Santa’s Package may not answer these questions for you, but it’ll certainly raise new questions to consider and explore, and isn’t that what the best literature is meant to do? There’s a whole lot of potential inquiry crammed into this relatively small package, but if you’ve had the pleasure of discovering this one under your tree, you should certainly enjoy it.

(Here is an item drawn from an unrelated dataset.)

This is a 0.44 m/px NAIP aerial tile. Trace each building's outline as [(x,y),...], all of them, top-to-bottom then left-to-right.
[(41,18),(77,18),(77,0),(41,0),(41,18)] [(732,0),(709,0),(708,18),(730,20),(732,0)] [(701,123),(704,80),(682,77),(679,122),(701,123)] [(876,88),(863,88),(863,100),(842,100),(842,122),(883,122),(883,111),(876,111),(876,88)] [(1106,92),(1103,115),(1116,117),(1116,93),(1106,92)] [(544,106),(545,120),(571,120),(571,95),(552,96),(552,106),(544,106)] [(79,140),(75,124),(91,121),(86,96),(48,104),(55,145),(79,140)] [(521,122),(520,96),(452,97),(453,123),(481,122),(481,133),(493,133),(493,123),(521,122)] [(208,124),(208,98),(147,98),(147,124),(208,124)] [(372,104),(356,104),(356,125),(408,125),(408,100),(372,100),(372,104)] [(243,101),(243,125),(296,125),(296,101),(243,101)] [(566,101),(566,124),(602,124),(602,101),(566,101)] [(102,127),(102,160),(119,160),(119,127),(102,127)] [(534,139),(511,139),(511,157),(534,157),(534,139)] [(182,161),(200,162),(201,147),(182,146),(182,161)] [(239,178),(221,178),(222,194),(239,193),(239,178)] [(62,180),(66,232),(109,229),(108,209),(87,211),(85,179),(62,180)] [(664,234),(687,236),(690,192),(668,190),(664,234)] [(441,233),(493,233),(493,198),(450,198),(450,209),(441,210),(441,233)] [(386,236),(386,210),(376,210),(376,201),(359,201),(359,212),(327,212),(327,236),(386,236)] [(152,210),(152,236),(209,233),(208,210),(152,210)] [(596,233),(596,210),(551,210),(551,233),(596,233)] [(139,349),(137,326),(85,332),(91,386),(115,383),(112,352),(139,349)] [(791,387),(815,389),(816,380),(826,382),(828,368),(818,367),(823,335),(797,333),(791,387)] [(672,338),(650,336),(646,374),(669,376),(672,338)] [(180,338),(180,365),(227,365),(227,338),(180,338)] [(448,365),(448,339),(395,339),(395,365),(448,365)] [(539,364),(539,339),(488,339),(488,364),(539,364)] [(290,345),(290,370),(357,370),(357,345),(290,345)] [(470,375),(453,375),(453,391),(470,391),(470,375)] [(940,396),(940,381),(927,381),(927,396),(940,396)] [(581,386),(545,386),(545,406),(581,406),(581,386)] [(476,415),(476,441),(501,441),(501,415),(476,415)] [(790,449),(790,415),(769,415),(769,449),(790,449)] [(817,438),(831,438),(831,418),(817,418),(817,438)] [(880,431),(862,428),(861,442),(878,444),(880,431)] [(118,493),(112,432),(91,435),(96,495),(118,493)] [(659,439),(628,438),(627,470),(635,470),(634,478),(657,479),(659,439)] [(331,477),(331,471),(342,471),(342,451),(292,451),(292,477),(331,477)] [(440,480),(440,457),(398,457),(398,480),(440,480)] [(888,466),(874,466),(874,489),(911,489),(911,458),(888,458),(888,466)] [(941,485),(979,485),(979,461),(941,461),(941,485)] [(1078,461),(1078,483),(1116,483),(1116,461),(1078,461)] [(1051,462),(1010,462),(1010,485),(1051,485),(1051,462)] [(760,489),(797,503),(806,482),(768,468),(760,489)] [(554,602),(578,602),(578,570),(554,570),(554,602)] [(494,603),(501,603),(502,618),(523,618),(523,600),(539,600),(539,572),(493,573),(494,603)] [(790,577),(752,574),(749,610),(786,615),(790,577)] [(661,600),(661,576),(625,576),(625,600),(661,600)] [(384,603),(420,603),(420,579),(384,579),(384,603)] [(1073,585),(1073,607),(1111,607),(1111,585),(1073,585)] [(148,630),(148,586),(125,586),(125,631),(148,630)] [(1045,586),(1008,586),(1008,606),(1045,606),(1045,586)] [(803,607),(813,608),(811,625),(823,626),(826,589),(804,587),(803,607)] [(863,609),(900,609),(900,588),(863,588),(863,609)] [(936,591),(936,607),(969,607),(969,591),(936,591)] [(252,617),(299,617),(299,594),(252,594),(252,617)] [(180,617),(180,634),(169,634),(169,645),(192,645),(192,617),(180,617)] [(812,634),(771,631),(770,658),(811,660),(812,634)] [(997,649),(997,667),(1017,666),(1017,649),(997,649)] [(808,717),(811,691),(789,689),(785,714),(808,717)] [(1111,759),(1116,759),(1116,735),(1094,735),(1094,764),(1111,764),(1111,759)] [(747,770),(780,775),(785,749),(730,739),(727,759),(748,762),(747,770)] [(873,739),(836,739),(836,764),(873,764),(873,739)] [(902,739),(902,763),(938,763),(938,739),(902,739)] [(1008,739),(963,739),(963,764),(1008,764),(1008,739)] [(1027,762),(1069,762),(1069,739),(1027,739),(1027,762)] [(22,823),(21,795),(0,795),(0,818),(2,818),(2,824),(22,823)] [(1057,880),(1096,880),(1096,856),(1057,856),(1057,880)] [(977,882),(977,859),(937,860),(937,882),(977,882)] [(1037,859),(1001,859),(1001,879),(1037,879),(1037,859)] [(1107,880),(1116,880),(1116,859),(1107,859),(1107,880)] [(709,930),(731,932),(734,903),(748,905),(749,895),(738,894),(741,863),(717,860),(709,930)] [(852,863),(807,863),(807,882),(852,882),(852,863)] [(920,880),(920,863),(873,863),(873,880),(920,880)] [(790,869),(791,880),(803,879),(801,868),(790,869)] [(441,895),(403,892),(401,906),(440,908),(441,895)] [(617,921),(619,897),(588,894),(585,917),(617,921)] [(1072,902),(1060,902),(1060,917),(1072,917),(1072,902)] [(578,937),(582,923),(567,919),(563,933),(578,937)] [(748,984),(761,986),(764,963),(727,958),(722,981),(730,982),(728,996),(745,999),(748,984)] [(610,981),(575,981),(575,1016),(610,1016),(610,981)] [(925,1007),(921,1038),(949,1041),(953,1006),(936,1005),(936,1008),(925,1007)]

Santa’s Package was released through http://www.godless.com as part of the AntiChristmas event for December of 2021. You can obtain a copy for yourself by going to the website or by downloading the Godless app for your mobile device. The link is below:

https://godless.com/products/santas-package-by-nikki-noir-s-c-mendes

Stolen Tongues by Felix Blackwell

Felix Blackwell managed to craft a captivating and unsettling narrative that digs its way under the reader’s skin. Like many of the best horror stories, Stolen Tongues envelops the reader in an atmosphere that conveys a sense of both helplessness and fear. As the characters and their plight become more three-dimensional and fleshed out, the threatening force looming in the shadows becomes more unreal and difficult to comprehend. That alien and unfamiliar threat mingling with the all-too-real lives of the protagonists it imperils propels this story beyond the realm of casual, easily dismissed horror literature.
When Felix and his fiance, Faye, begin their romantic getaway at her parents’ cabin in the Colorado Rockies, there’s no way they could have anticipated the disquieting experience that would greet them. If they’d only known the sinister history of Pale Peak, the cabin that rested there in the dark forests, and the way that past resonated within Faye’s dreams and psychology, they certainly would not have stayed.
What unfolds from there is a feverish and unreal sequence of events that follows the couple from waking life into their dreams, influencing their relationships, and impacting everyone who seeks to help. And as the terror escalates, the reader can’t help but wonder if anyone will walk away without being led into the darkness by the creature speaking with stolen tongues.
Growing up in and near the Black Hills of South Dakota and having spent a good deal of my life in the Rocky Mountains of Montana, Wyoming, Colorado, and Idaho, I feel like Blackwell captured the beauty and isolation of the environment. Just as importantly, he captured the way these mountain forests can play tricks on people unaccustomed to such places.
As someone who has spent most of his life straddling the outskirts of Indigenous cultures, I appreciated Blackwell’s attempt to avoid exhausted and exhausting tropes while incorporating elements of those cultures in his story. My former step-mother and half-sister are Lakota, my ex-wife, multiple ex-girlfriends, numerous friends, and my teenage daughter as well. This book doesn’t treat the Indigenous characters as overly romanticized token characters, but it does treat them with respect and obvious appreciation for the history of North America before the arrival of European colonizers.

The Breed by Ash Ericmore

The Breed begins with Theo seeking refuge, hoping for nothing more than to use a phone to call his mother, his bike broken down in the rain. When he knocks at the door of Cullis House, his belief that he’s found a refuge is short-lived.
Ericmore leaps ahead a matter of decades and we join two friends hoping to stay at Cullis House in the middle of their backpacking trip. Sore feet and the attention of a sleazy guest already in attendance are soon the least of their concerns.
This story could be adapted to serve as a Hellraiser sequel with only minimal alteration required. One needs only think of the house in place of the Lament Configuration. Ericmore crafts a grotesque, sexually-charged nightmare that even Barker would be hard-pressed to deny as a suitable abbatoir for his playthings to explore.